What I’m saying is that there are certain combinations of water type and malt that will not turn out well. A new brewer should understand this and be aware that it might not be their technique or sanitation that is letting them down.

That is one of the important messages I make in my recent presentation at NHC and in my upcoming article in Zymurgy (Nov-Dec 2015 issue). The mantra that: water is the LAST thing ANY brewer should take on, is just not correct. There are brewers that have water that may be poorly suited for a beer style they really want to brew and it can ultimately end in frustration and failure…and this is with perfecting all those other important techniques.

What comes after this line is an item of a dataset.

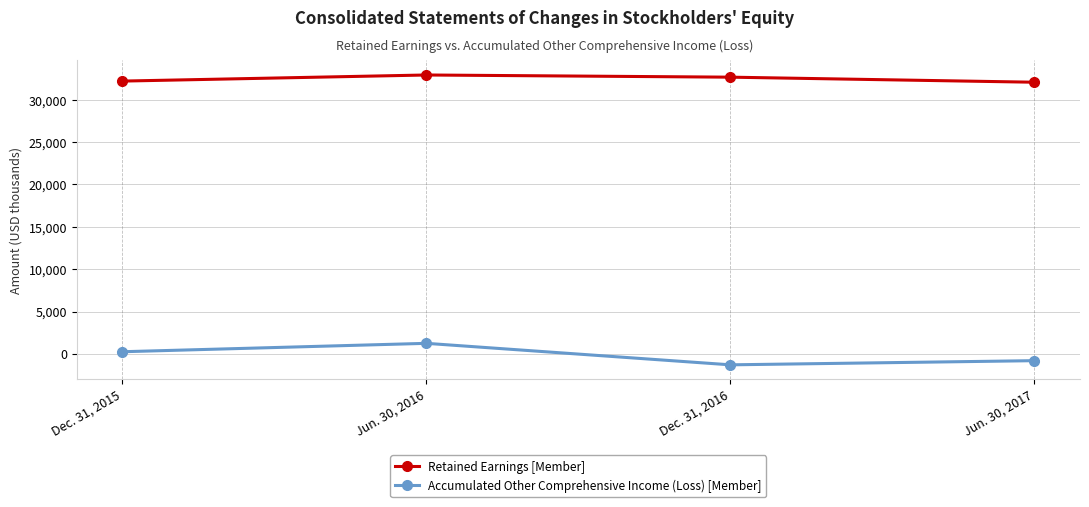

Which series has the largest total across all categories?

Retained Earnings [Member]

We need to stop perpetuating the myths about brewing water such as ‘if the water tastes good, you can brew with it’ and ‘water is the last step to take in perfecting your brewing’.  There are brewers that can’t wait to the last step. Their beers are so disappointing due to the damage their water inflicts and there are few process and technique improvements that they could take that can overcome that. These myths are probably cutting short the enjoyment of thousands of hobbyists who quit before they can produce good or great beer. For those of us that enjoy the occasional pint from a new brewery, only to find that their beer isn’t that great. I have to wonder how many are fighting water conditions with no knowledge and no tools…since water is the last thing they should worry about…or worse yet, they think we worry too much about water.

Understanding your brewing water and having the knowledge and capability to make it better for your brewing IS an important factor in brewing. Water is NOT the last step.